Anmelddung von Lehrstellen

Wie muss ich vorgehen, um meine Lehrstelle anzumelden und einen Auszubildenden einzustellen?

  1. Füllen Sie die déclaration de poste d’apprentissage(.PDF) / déclaration de poste de stages de formation (.PDF) aus und schicken Sie sie an die ADEM – Abteilung Berufsorientierung
  2. Besitzt Ihr Unternehmen bereits das Recht auszubilden? (wenn JA, fahren Sie mit Punkt 6 fort.)
  3. Füllen Sie die Demande en obtention du Droit de former (.PDF) aus Letztere wird Ihnen ebenfalls auf dem Postweg zugeschickt)
  4. Ihre Anfrage auf Bewilligung des Rechts auszubilden, wird von der Kommission "Ausbildungsrecht" geprüft werden, eine Antwort wird Ihnen so schnell wie möglich zugestellt (in etwa 2-3 Wochen)
  5. Nach einer positiven Entscheidung der Kommission "Ausbildungsrecht" müssen Sie sich von nun an bei der formation pour tuteurs einschreiben
  6. Entscheiden Sie sich für einen von der ADEM – Abteilung Berufsorientierung vorgeschlagenen Auszubildenden und schicken Sie die Carte d’assignation zurück (außer wenn Sie schon einen Kandidaten haben)
  7. Der contrat d’apprentissage (.PDF) ist zu unterschreiben und an uns auf dem Postweg zurückzusenden, sie wird Ihnen so schnell wie möglich zugestellt

Was ist der Unterschied zwischen einer Lehre und einem Praktikum?

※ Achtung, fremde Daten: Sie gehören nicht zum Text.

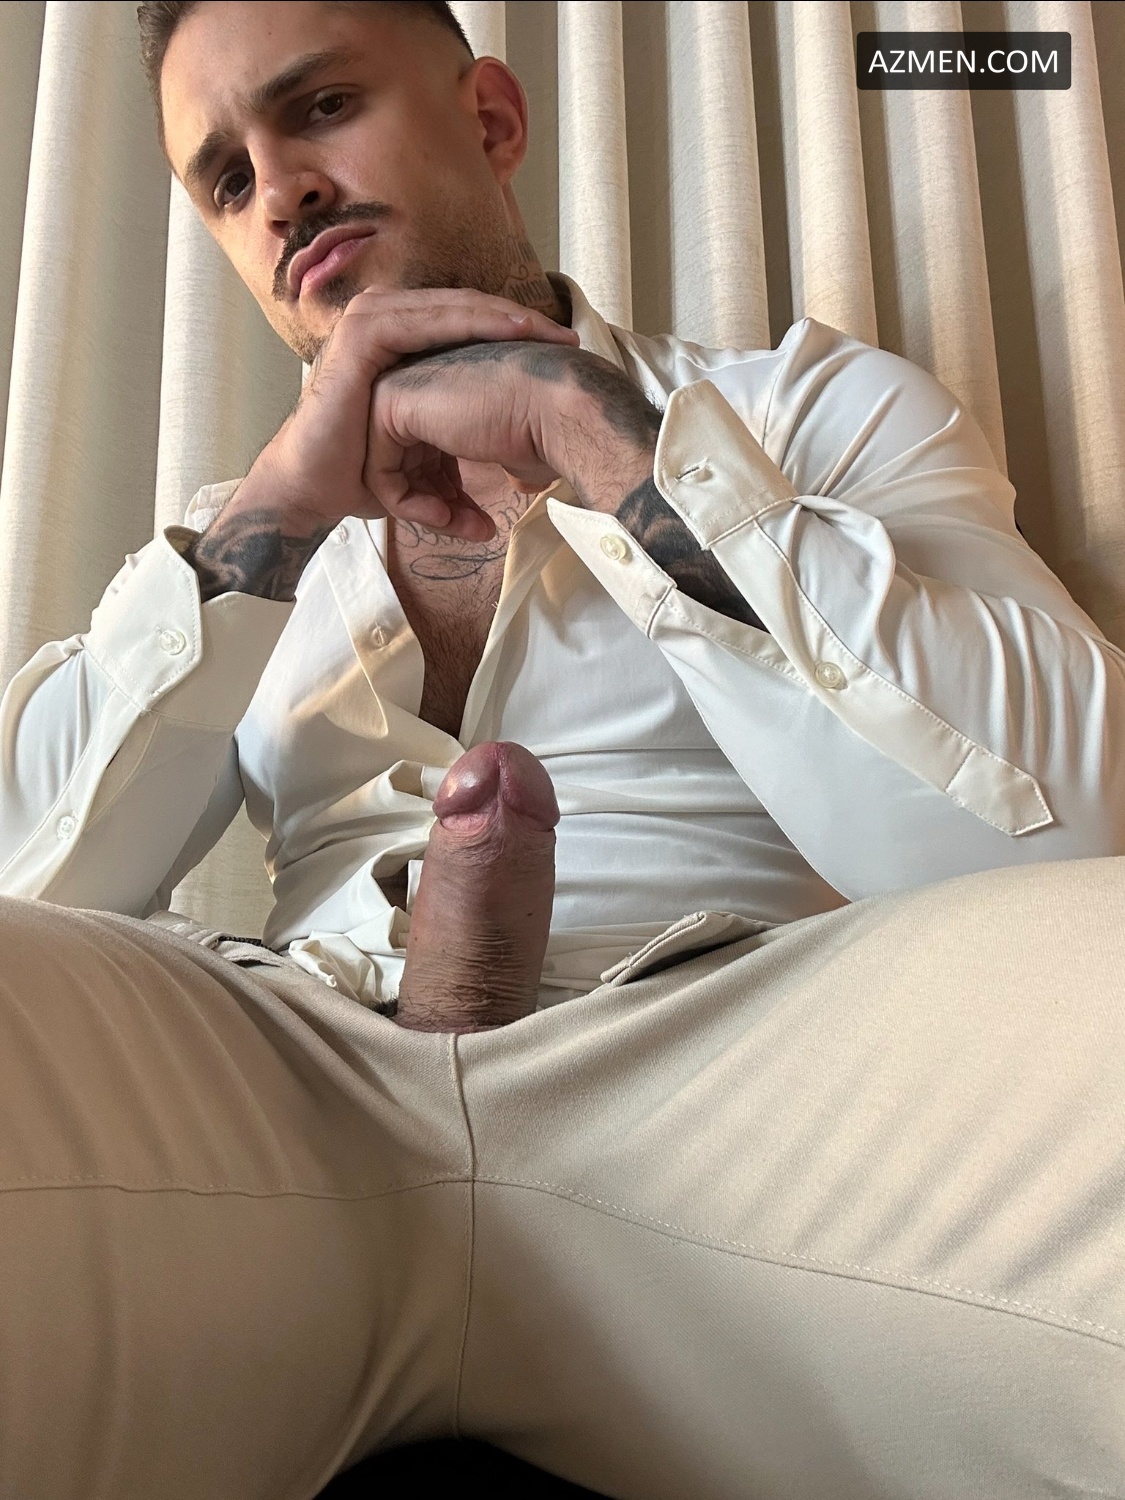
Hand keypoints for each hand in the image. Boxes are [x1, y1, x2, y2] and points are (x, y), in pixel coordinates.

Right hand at [229, 289, 577, 536]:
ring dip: (501, 319)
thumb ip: (459, 448)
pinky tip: (505, 333)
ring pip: (451, 310)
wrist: (316, 487)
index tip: (565, 353)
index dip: (518, 334)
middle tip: (568, 341)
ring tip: (542, 335)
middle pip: (467, 311)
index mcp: (404, 338)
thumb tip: (509, 483)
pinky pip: (424, 322)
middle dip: (520, 324)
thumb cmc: (364, 472)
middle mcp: (388, 320)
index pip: (470, 323)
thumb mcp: (426, 451)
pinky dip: (467, 325)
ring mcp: (372, 322)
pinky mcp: (362, 336)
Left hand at [366, 342, 660, 536]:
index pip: (430, 452)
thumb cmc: (547, 426)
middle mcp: (419, 381)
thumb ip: (494, 454)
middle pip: (410, 463)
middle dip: (440, 505)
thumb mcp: (510, 446)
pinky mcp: (388, 403)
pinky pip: (379, 473)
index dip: (453, 492)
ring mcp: (400, 387)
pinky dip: (408, 505)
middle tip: (478, 531)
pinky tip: (444, 517)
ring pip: (391, 472)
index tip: (483, 522)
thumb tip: (516, 478)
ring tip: (470, 530)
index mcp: (446, 386)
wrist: (554, 408)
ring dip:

Die Lehre ist eine praktische Berufsausbildung mit dualer Struktur: Schule und Betrieb. Man unterscheidet zwischen Ausbildungen, die mit dem Diplôme d’aptitude professionnelle (DAP) enden, und solchen, die mit dem Certificat de capacité professionnelle (CCP) enden. Ein Teil der Ausbildung konzentriert sich auf die dem Auszubildenden vom Ausbilder erteilte praktische Unterrichtung in einem Beruf. Der Auszubildende muss parallel dazu eine allgemeine wissenschaftliche, ethische und soziale Ausbildung in einer Berufsschule (lycée) absolvieren. Die Regeldauer einer Lehre beträgt 6 Halbjahre (3 Jahre); sie kann in Ausnahmefällen verlängert werden, wenn der Auszubildende Module nachholen muss.

Das Diplôme de technicien (DT), ein Zeugnis der beruflichen Erstausbildung, unterscheidet sich vom Diplôme d’aptitude professionnelle (DAP) durch vertiefte und differenziertere Kompetenzen sowie durch eine breitere Allgemeinbildung. Die Ausbildung mit Diplôme de technicien (DT) sieht ein Praktikum in einem Unternehmen vor. Jedes Praktikum dauert mindestens 4 Wochen am Stück, was 160 Stunden entspricht.

Die beiden Diplome der beruflichen Erstausbildung sehen vor:

Für das (DAP)

Einen Lehrvertrag und/oder je nach Beruf einen Praktikumsvertrag zwischen den betroffenen Parteien: der Schule, dem Ausbildungsbetrieb (dem Ausbilder) und dem Auszubildenden.

Für das (DT)

Einen Praktikumsvertrag zwischen den betroffenen Parteien: der Schule, dem Ausbildungsbetrieb (dem Ausbilder) und dem auszubildenden Schüler.